=== DATASET ===
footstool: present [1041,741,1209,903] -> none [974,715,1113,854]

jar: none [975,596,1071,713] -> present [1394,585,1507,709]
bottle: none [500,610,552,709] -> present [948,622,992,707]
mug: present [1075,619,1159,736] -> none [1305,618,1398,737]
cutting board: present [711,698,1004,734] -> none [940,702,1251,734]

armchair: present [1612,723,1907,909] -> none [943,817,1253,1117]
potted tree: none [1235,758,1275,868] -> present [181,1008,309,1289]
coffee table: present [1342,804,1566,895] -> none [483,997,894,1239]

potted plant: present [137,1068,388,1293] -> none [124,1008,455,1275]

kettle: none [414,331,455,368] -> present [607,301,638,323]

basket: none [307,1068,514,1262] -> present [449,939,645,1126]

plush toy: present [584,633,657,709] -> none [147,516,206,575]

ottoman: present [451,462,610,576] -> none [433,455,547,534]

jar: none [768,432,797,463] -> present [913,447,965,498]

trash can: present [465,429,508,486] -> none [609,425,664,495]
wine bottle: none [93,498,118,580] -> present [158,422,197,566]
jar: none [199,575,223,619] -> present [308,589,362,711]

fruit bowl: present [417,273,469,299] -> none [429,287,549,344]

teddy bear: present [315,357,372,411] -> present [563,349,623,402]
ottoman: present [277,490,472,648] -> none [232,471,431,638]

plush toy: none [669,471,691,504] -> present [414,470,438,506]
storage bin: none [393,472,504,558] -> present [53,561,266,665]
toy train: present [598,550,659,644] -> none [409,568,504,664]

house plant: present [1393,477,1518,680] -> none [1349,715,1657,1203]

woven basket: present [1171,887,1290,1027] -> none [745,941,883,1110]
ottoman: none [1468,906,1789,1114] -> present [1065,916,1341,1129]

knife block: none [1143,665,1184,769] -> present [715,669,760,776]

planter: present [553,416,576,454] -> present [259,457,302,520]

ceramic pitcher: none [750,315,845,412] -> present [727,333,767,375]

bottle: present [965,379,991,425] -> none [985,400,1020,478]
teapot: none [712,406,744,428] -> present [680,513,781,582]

=== EXERCISE AIM ===
Would you return the entries exactly as they stand?

=== TASK ANSWER ===
footstool: present [1041,741,1209,903] -> none [974,715,1113,854]

jar: none [975,596,1071,713] -> present [1394,585,1507,709]
bottle: none [500,610,552,709] -> present [948,622,992,707]
mug: present [1075,619,1159,736] -> none [1305,618,1398,737]
cutting board: present [711,698,1004,734] -> none [940,702,1251,734]

armchair: present [1612,723,1907,909] -> none [943,817,1253,1117]
potted tree: none [1235,758,1275,868] -> present [181,1008,309,1289]
coffee table: present [1342,804,1566,895] -> none [483,997,894,1239]

potted plant: present [137,1068,388,1293] -> none [124,1008,455,1275]

kettle: none [414,331,455,368] -> present [607,301,638,323]

basket: none [307,1068,514,1262] -> present [449,939,645,1126]

plush toy: present [584,633,657,709] -> none [147,516,206,575]

ottoman: present [451,462,610,576] -> none [433,455,547,534]

jar: none [768,432,797,463] -> present [913,447,965,498]

trash can: present [465,429,508,486] -> none [609,425,664,495]
wine bottle: none [93,498,118,580] -> present [158,422,197,566]
jar: none [199,575,223,619] -> present [308,589,362,711]

fruit bowl: present [417,273,469,299] -> none [429,287,549,344]

teddy bear: present [315,357,372,411] -> present [563,349,623,402]
ottoman: present [277,490,472,648] -> none [232,471,431,638]

plush toy: none [669,471,691,504] -> present [414,470,438,506]
storage bin: none [393,472,504,558] -> present [53,561,266,665]
toy train: present [598,550,659,644] -> none [409,568,504,664]

house plant: present [1393,477,1518,680] -> none [1349,715,1657,1203]

woven basket: present [1171,887,1290,1027] -> none [745,941,883,1110]
ottoman: none [1468,906,1789,1114] -> present [1065,916,1341,1129]

knife block: none [1143,665,1184,769] -> present [715,669,760,776]

planter: present [553,416,576,454] -> present [259,457,302,520]

ceramic pitcher: none [750,315,845,412] -> present [727,333,767,375]

bottle: present [965,379,991,425] -> none [985,400,1020,478]
teapot: none [712,406,744,428] -> present [680,513,781,582]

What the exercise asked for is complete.